_Exercise 1_
In the SciPy thread, switch "reshape" to "resize" and write out the stretch from "you would still" through "correct reshape .".
_Exercise 2_
Continue the SciPy thread about replacing for loops, picking up after its last line.

_Source passage_
——————

[SciPy-User] re[SciPy-user] moving for loops...

Fri May 28 16:25:59 EDT 2010

On Fri, May 28, 2010 at 4:14 PM, mdekauwe <mdekauwe at gmail.com> wrote:
>
> ok - something like this then...but how would i get the index for the month
> for the data array (where month is 0, 1, 2, 4 ... 11)?
>
> data[month,:] = array[xrange(0, numyears * nummonths, nummonths),VAR,:,0]

you would still need to start at the right month
data[month,:] = array[xrange(month, numyears * nummonths, nummonths),VAR,:,0]
or
data[month,:] = array[month: numyears * nummonths : nummonths),VAR,:,0]

an alternative would be a reshape with an extra month dimension and
then sum only once over the year axis. this might be faster but
trickier to get the correct reshape .

Josef

>
> and would that be quicker than making an array months...
>
> months = np.arange(numyears * nummonths)
>
> and you that instead like you suggested x[start:end:12,:]?
>
> Many thanks again...
>
>
> josef.pktd wrote:
>>
>> On Fri, May 28, 2010 at 3:53 PM, mdekauwe <mdekauwe at gmail.com> wrote:
>>>
>>> Ok thanks...I'll take a look.
>>>
>>> Back to my loops issue. What if instead this time I wanted to take an
>>> average so every march in 11 years, is there a quicker way to go about
>>> doing
>>> that than my current method?
>>>
>>> nummonths = 12
>>> numyears = 11
>>>
>>> for month in xrange(nummonths):
>>>    for i in xrange(numpts):
>>>        for ym in xrange(month, numyears * nummonths, nummonths):
>>>            data[month, i] += array[ym, VAR, land_pts_index[i], 0]
>>
>>
>> x[start:end:12,:] gives you every 12th row of an array x
>>
>> something like this should work to get rid of the inner loop, or you
>> could directly put
>> range(month, numyears * nummonths, nummonths) into the array instead
>> of ym and sum()
>>
>> Josef
>>
>>
>>>
>>> so for each point in the array for a given month i am jumping through and
>>> getting the next years month and so on, summing it.
>>>
>>> Thanks...
>>>
>>>
>>> josef.pktd wrote:
>>>>
>>>> On Wed, May 26, 2010 at 5:03 PM, mdekauwe <mdekauwe at gmail.com> wrote:
>>>>>
>>>>> Could you possibly if you have time explain further your comment re the
>>>>> p-values, your suggesting I am misusing them?
>>>>
>>>> Depends on your use and interpretation
>>>>
>>>> test statistics, p-values are random variables, if you look at several
>>>> tests at the same time, some p-values will be large just by chance.

——————

[Records from a dataset]
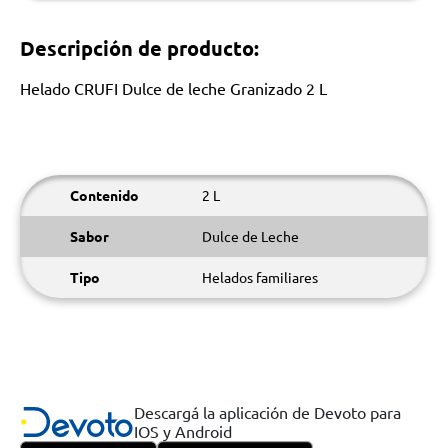
Descripción de producto:
Helado CRUFI Dulce de leche Granizado 2 L
Contenido
2 L
Sabor
Dulce de Leche
Tipo
Helados familiares
Descargá la aplicación de Devoto para
IOS y Android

——————

_Your response 1_
you would still need to start at the right month
data[month,:] = array[xrange(month, numyears * nummonths, nummonths),VAR,:,0]
or
data[month,:] = array[month: numyears * nummonths : nummonths),VAR,:,0]

an alternative would be a resize with an extra month dimension and
then sum only once over the year axis. this might be faster but
trickier to get the correct resize .

_Your response 2_
>>>> If, for example you just look at the largest test statistic, then the
>>>> distribution for the max of several test statistics is not the same as
>>>> the distribution for a single test statistic
>>>>
>>>> http://en.wikipedia.org/wiki/Multiple_comparisons
>>>> http://www.itl.nist.gov/div898/handbook/prc/section4/prc47.htm
>>>>
>>>> we also just had a related discussion for ANOVA post-hoc tests on the
>>>> pystatsmodels group.
>>>>
>>>> Josef
>>>>>
>>>>> Thanks.
>>>>>
>>>>>
>>>>> josef.pktd wrote:
>>>>>>
>>>>>> On Sat, May 22, 2010 at 6:21 AM, mdekauwe <mdekauwe at gmail.com> wrote:
>>>>>>>
>>>>>>> Sounds like I am stuck with the loop as I need to do the comparison
>>>>>>> for
>>>>>>> each
>>>>>>> pixel of the world and then I have a basemap function call which I
>>>>>>> guess
>>>>>>> slows it down further...hmm
>>>>>>
>>>>>> I don't see much that could be done differently, after a brief look.
>>>>>>
>>>>>> stats.pearsonr could be replaced by an array version using directly
>>>>>> the formula for correlation even with nans. wilcoxon looks slow, and I
>>>>>> never tried or seen a faster version.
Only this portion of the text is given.